> Task to carry out
Exactly the lines from the start of the entries through the line with "keinen der Schiebere" are required in the output, with no pictures among them.

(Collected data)

+ + +

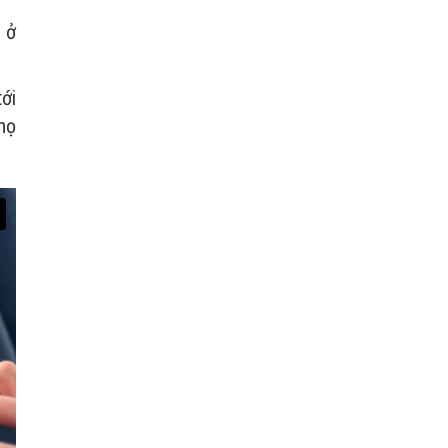
 ở
ới
họ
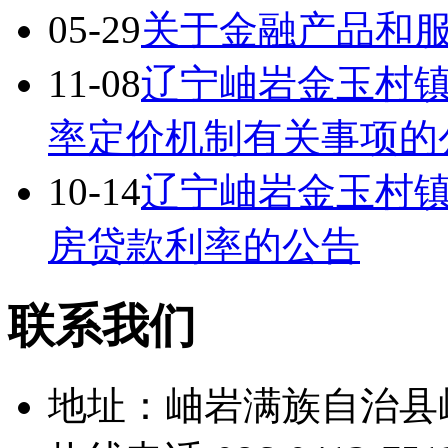
05-29
关于金融产品和
11-08
辽宁岫岩金玉村
率定价机制有关事项的
10-14
辽宁岫岩金玉村
房贷款利率的公告
联系我们
地址：岫岩满族自治县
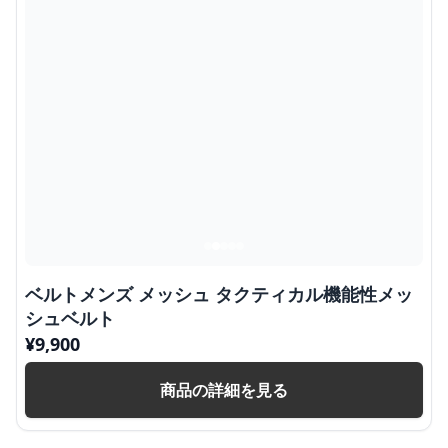
ベルトメンズ メッシュ タクティカル機能性メッ
シュベルト
¥
9,900
商品の詳細を見る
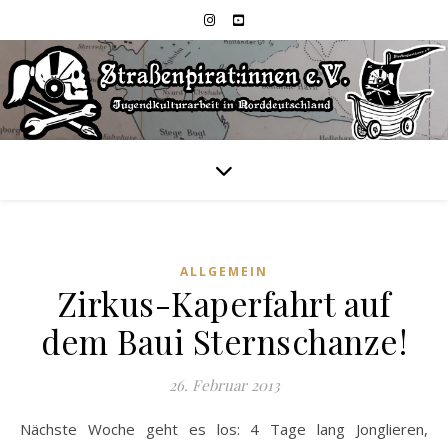
ALLGEMEIN
Zirkus-Kaperfahrt auf
dem Baui Sternschanze!
26. Februar 2013
Nächste Woche geht es los: 4 Tage lang Jonglieren,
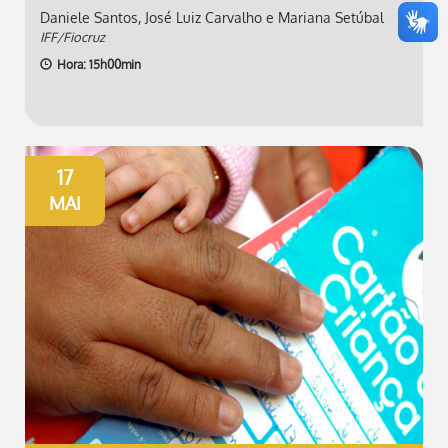
Daniele Santos, José Luiz Carvalho e Mariana Setúbal
IFF/Fiocruz
Hora: 15h00min
17
MAI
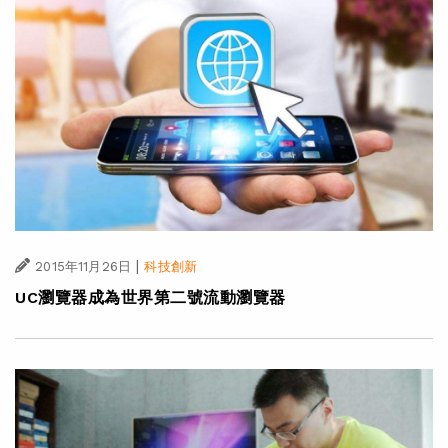
|
2015年11月26日
科技創新
UC瀏覽器成為世界第二號流動瀏覽器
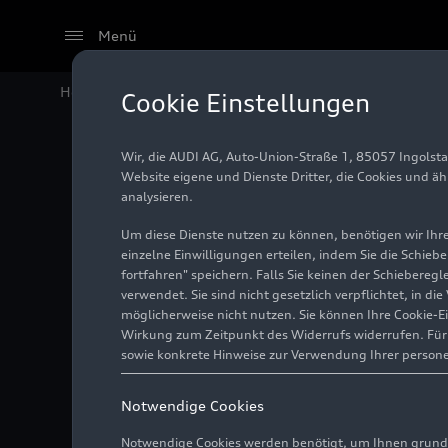
Menü
Home
Audi Media Center
Fotos
Batterietechniku
Cookie Einstellungen
Wir, die AUDI AG, Auto-Union-Straße 1, 85057 Ingolst
Batteri
Website eigene und Dienste Dritter, die Cookies und ä
analysieren.
Um diese Dienste nutzen zu können, benötigen wir Ihre 
einzelne Einwilligungen erteilen, indem Sie die Schieb
Foto
01.06.2022
fortfahren" speichern. Falls Sie keinen der Schiebere
verwendet. Sie sind nicht gesetzlich verpflichtet, in d
möglicherweise nicht nutzen. Sie können Ihre Cookie-E
Wirkung zum Zeitpunkt des Widerrufs widerrufen. Für d
sowie konkrete Hinweise zur Verwendung Ihrer person
Notwendige Cookies
Notwendige Cookies werden benötigt, um Ihnen grundl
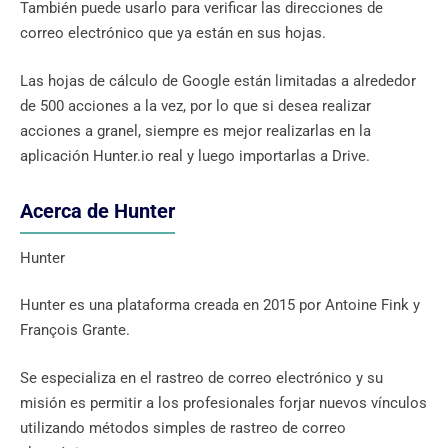
También puede usarlo para verificar las direcciones de
correo electrónico que ya están en sus hojas.
Las hojas de cálculo de Google están limitadas a alrededor
de 500 acciones a la vez, por lo que si desea realizar
acciones a granel, siempre es mejor realizarlas en la
aplicación Hunter.io real y luego importarlas a Drive.
Acerca de Hunter
Hunter
Hunter es una plataforma creada en 2015 por Antoine Fink y
François Grante.
Se especializa en el rastreo de correo electrónico y su
misión es permitir a los profesionales forjar nuevos vínculos
utilizando métodos simples de rastreo de correo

+ + +

> Output for this task
 ở
ới
họ
05-29
关于金融产品和
11-08
辽宁岫岩金玉村
率定价机制有关事项的
10-14
辽宁岫岩金玉村
房贷款利率的公告
联系我们
地址：岫岩满族自治县
ベルトメンズ メッシュ タクティカル機能性メッ
シュベルト
¥
9,900
商品の詳細を見る
ALLGEMEIN
Zirkus-Kaperfahrt auf
dem Baui Sternschanze!
26. Februar 2013
Nächste Woche geht es los: 4 Tage lang Jonglieren,
Daniele Santos, José Luiz Carvalho e Mariana Setúbal
IFF/Fiocruz
Hora: 15h00min
17
MAI
|
2015年11月26日
科技創新
UC瀏覽器成為世界第二號流動瀏覽器
Menü
Home
Audi Media Center
Fotos
Batterietechniku
Cookie Einstellungen
Wir, die AUDI AG, Auto-Union-Straße 1, 85057 Ingolst
Batteri
Website eigene und Dienste Dritter, die Cookies und ä
analysieren.
Um diese Dienste nutzen zu können, benötigen wir Ihre 
einzelne Einwilligungen erteilen, indem Sie die Schieb
Foto
01.06.2022
fortfahren" speichern. Falls Sie keinen der Schiebere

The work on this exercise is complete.